Polygon Area Metric parameters.

Polygon Area Metric for classification results using: (a) the selected features, (b) using all features, and (c) unselected features.
Conclusion
The imperative nature of bearing fault diagnosis highlights the demand for innovative methodologies, especially in addressing non-stationary conditions. This study introduces a robust multi-stage classification process meticulously designed for identifying combined faults in dynamic, time-varying scenarios, it represents a novel approach to addressing the complexities of bearing fault diagnosis, particularly under variable speed conditions. By breaking down the diagnostic process into stages, we effectively navigate the challenges associated with combined faults and variable operating speeds, providing a more robust and accurate diagnostic solution. We commence our method by decomposing vibration signatures from the “Bearing vibration data collected under time-varying rotational speed conditions” database containing five bearing health states, including a combined fault case to demonstrate the practical applicability of our approach in real-world industrial settings. This validation underscores the effectiveness of our method in addressing the challenges of speed variability and combined fault recognition, which are commonly encountered in machinery operations. We utilize for the signal processing the Empirical Wavelet Transform (EWT) to extract AM-FM modes and derive parameters spanning both time and frequency domains. In the subsequent phase, we employ the Expectation-Maximization Gaussian Mixture Model (EM-GMM) clustering method to select features adept at accurately discerning the precise number of fault classes. Subsequently, we trained classification models for each level utilizing the random forest classifier on the selected features for each stage. A meticulous evaluation employing the Polygon Area Metric (PAM) with six distinct parameters underscores the efficacy of our proposed procedure in adeptly detecting combined defects, even under challenging conditions.

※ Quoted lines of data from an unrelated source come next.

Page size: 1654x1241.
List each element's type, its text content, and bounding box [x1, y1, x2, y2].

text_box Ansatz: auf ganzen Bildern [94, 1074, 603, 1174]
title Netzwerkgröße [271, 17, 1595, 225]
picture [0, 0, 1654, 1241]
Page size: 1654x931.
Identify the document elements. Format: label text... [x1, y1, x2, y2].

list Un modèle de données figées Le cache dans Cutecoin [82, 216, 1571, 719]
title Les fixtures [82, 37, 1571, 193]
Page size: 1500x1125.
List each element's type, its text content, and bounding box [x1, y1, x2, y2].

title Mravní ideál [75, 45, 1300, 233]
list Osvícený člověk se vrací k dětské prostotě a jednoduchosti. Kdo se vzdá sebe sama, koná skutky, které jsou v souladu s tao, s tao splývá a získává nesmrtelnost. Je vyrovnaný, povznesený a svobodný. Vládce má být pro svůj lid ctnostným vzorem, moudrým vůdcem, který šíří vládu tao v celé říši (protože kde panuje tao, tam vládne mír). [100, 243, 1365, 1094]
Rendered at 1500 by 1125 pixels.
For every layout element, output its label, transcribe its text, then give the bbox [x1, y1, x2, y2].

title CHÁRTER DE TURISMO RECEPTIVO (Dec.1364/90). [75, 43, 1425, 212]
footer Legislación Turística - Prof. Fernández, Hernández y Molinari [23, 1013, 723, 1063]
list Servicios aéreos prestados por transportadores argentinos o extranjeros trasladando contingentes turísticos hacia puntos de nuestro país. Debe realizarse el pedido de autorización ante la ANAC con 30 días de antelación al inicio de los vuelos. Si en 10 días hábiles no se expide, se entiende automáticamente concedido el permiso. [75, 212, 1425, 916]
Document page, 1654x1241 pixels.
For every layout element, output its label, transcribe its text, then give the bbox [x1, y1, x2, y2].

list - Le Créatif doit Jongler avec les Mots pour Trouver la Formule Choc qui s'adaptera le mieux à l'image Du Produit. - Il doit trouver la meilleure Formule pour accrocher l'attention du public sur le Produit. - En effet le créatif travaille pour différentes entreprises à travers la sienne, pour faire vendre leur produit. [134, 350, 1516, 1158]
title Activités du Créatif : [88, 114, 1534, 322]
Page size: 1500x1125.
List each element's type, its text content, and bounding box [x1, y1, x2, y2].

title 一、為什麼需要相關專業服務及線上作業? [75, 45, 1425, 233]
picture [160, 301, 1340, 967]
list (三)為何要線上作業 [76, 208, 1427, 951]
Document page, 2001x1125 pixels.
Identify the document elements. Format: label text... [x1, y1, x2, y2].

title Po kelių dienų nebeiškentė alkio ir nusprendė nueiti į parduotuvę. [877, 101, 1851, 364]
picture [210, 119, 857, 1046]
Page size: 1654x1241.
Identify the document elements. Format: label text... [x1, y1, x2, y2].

The observed performance increase is due to inheriting several factors in the proposed method. Firstly, we opted for a stage classification approach instead of employing a single classifier for the entire task by utilizing three distinct trained random forest models, each dedicated to a specific stage of the diagnostic process. This division of labor allowed for more focused and specialized processing at each stage, leading to improved performance in fault diagnosis. Furthermore, the selection of features played a crucial role in enhancing the effectiveness of the proposed method. We employed an unsupervised feature selection algorithm to ensure the inclusion of discriminative and informative features. This approach allowed us to identify and prioritize the most relevant features from the input dataset without relying on labeled training data. By focusing on the extraction of robust and representative features, we were able to streamline the diagnostic process and enhance the discriminative power of the classifier ensemble.
Footnotes
Handling Editor: Aarthy Esakkiappan
Declaration of conflicting interests
The author(s) declared no potential conflicts of interest with respect to the research, authorship, and/or publication of this article.
Funding
The author(s) received no financial support for the research, authorship, and/or publication of this article.